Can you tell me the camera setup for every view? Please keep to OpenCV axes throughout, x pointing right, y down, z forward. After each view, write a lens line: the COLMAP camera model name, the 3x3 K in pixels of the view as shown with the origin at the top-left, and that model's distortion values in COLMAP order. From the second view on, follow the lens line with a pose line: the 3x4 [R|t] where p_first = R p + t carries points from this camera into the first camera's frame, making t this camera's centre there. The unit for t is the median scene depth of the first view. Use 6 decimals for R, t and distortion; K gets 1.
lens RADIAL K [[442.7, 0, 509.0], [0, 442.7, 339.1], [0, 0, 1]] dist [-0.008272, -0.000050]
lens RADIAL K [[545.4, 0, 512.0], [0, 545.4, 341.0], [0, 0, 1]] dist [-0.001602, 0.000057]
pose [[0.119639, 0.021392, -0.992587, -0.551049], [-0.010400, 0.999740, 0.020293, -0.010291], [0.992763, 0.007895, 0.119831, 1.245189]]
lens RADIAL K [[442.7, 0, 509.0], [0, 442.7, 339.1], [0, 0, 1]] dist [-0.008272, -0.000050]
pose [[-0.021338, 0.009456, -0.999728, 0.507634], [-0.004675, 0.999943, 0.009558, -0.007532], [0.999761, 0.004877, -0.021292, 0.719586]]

---

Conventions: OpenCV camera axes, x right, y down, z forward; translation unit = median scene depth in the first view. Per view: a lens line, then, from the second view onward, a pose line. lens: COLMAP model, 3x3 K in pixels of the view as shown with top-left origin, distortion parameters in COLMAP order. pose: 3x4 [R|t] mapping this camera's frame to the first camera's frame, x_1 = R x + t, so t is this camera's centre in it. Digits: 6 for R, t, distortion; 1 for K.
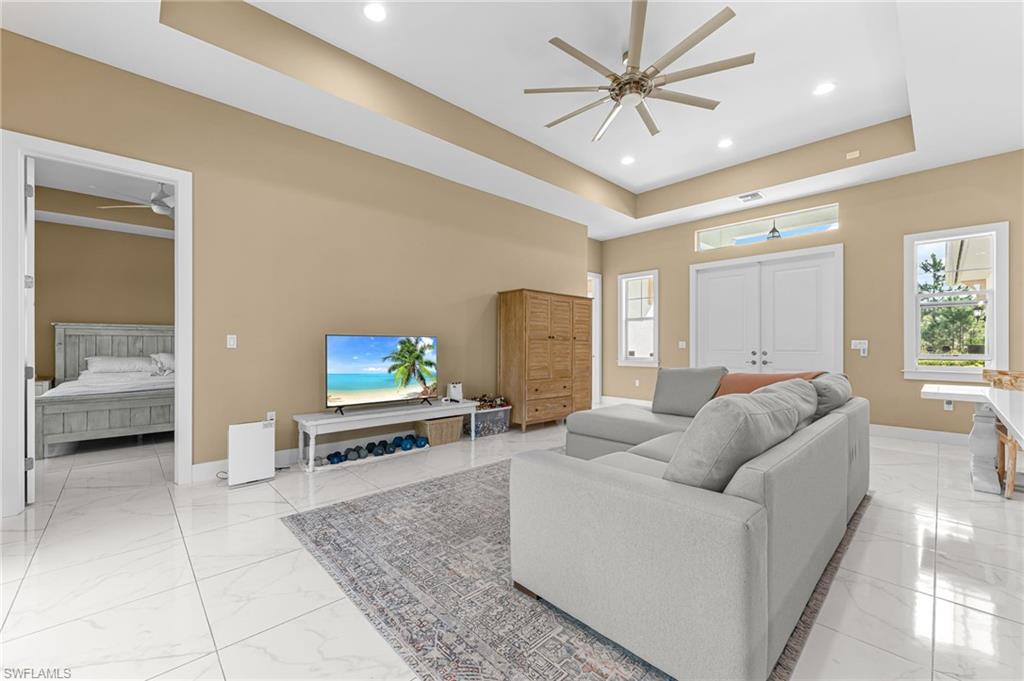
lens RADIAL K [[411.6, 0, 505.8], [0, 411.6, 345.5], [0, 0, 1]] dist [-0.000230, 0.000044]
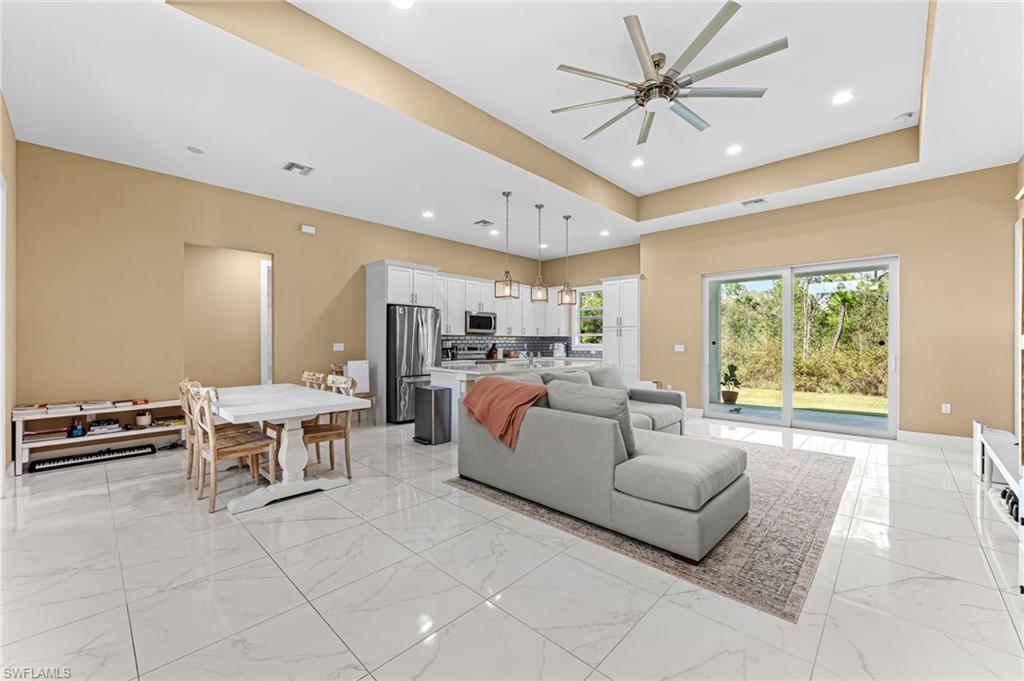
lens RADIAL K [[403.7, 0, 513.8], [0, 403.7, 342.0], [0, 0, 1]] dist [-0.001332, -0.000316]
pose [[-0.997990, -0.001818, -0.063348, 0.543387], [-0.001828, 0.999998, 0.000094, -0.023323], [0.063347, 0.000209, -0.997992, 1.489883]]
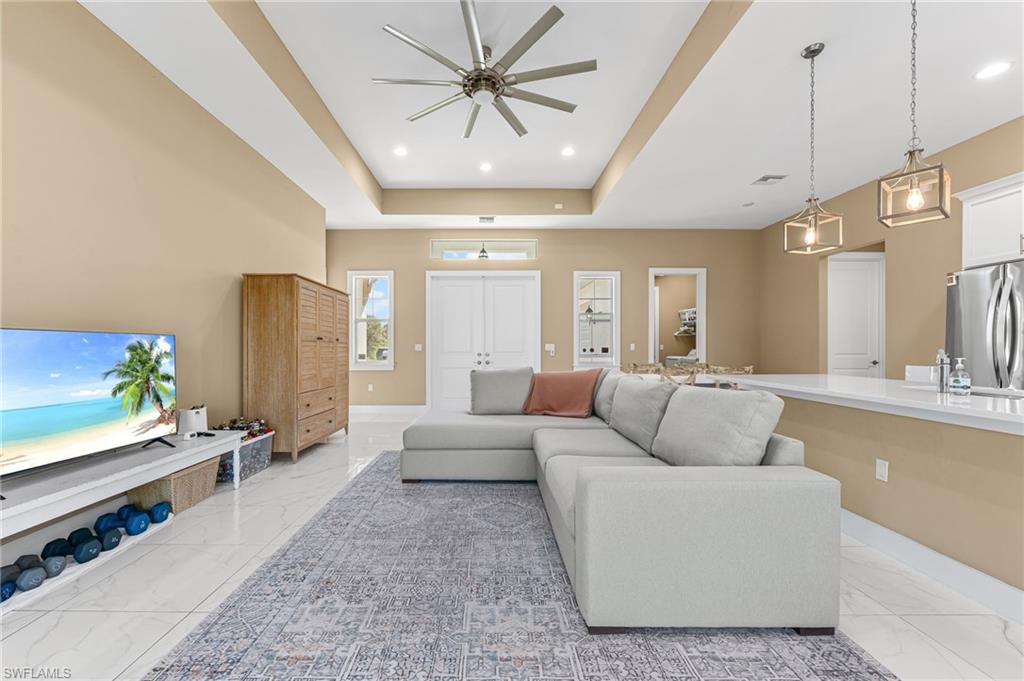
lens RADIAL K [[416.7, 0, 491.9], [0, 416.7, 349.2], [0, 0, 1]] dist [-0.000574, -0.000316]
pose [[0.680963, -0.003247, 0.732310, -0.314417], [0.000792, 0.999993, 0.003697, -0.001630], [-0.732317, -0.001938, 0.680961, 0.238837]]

...

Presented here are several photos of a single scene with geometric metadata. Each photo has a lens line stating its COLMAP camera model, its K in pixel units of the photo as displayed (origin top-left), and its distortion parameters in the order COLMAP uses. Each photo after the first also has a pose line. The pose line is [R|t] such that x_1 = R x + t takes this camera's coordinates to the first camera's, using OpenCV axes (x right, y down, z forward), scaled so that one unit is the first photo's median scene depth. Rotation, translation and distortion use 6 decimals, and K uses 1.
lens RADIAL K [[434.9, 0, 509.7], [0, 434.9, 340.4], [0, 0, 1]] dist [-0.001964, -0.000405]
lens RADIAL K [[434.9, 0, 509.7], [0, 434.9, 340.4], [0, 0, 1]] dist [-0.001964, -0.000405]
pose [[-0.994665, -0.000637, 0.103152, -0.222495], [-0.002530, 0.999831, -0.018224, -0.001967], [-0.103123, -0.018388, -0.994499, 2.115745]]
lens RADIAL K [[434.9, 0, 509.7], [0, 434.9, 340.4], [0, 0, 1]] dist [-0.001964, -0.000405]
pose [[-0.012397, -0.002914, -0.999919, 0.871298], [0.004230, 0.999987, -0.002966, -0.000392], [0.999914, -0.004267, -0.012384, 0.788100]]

PROBLEM
Repeat the part of the items that opens with the line containing "Presented here are" and closes with the line containing "-0.004267, -0.012384, 0.788100]]", including both of those lines.

WRITTEN REPLY
Presented here are several photos of a single scene with geometric metadata. Each photo has a lens line stating its COLMAP camera model, its K in pixel units of the photo as displayed (origin top-left), and its distortion parameters in the order COLMAP uses. Each photo after the first also has a pose line. The pose line is [R|t] such that x_1 = R x + t takes this camera's coordinates to the first camera's, using OpenCV axes (x right, y down, z forward), scaled so that one unit is the first photo's median scene depth. Rotation, translation and distortion use 6 decimals, and K uses 1.
lens RADIAL K [[434.9, 0, 509.7], [0, 434.9, 340.4], [0, 0, 1]] dist [-0.001964, -0.000405]
lens RADIAL K [[434.9, 0, 509.7], [0, 434.9, 340.4], [0, 0, 1]] dist [-0.001964, -0.000405]
pose [[-0.994665, -0.000637, 0.103152, -0.222495], [-0.002530, 0.999831, -0.018224, -0.001967], [-0.103123, -0.018388, -0.994499, 2.115745]]
lens RADIAL K [[434.9, 0, 509.7], [0, 434.9, 340.4], [0, 0, 1]] dist [-0.001964, -0.000405]
pose [[-0.012397, -0.002914, -0.999919, 0.871298], [0.004230, 0.999987, -0.002966, -0.000392], [0.999914, -0.004267, -0.012384, 0.788100]]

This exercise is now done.